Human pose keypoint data
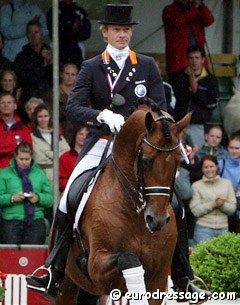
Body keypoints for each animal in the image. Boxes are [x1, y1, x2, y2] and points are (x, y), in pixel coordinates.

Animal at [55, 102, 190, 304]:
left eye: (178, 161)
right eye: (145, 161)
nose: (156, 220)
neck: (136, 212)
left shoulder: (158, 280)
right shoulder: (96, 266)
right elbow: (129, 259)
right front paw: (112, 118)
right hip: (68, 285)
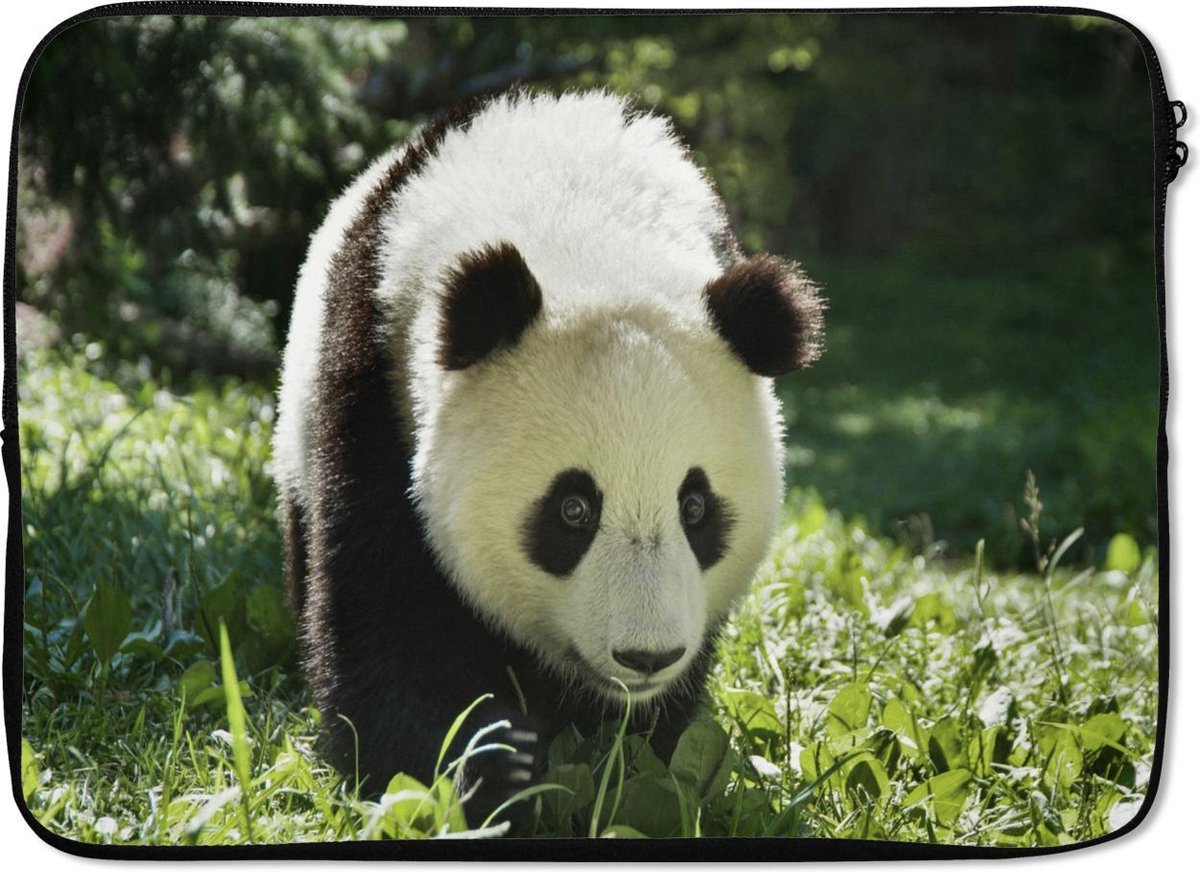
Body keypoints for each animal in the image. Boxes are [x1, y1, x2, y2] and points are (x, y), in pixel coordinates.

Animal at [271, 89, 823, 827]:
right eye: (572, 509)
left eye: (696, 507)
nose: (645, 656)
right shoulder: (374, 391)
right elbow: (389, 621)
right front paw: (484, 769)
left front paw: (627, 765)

--

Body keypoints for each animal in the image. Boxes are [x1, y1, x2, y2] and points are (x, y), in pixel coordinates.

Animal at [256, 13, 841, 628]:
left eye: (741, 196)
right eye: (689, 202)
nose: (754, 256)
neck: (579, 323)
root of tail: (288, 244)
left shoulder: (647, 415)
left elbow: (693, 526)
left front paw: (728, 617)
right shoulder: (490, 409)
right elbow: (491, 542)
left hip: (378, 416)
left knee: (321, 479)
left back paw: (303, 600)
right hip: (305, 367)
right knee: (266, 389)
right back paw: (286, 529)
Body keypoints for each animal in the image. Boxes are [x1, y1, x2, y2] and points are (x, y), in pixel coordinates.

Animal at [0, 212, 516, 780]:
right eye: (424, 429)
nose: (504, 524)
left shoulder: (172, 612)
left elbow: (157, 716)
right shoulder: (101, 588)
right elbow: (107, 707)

* **Instructions for the task**
Copy word for word the lines above, starting at the line containing "right eye: (145, 161)" and ending at the line containing "left front paw: (627, 765)", inclusive, with no pictures.

* **Answer to this exercise**
right eye: (145, 161)
nose: (156, 220)
neck: (136, 212)
left shoulder: (158, 280)
right shoulder: (96, 266)
right elbow: (129, 259)
right front paw: (112, 118)
right hip: (68, 285)
Body keypoints for each animal in the image. Boxes are [x1, y1, x2, y2] and points are (x, y), in pixel coordinates.

Animal at [271, 89, 823, 827]:
right eye: (572, 509)
left eye: (696, 507)
nose: (645, 656)
right shoulder: (374, 391)
right elbow: (389, 621)
right front paw: (484, 769)
left front paw: (627, 765)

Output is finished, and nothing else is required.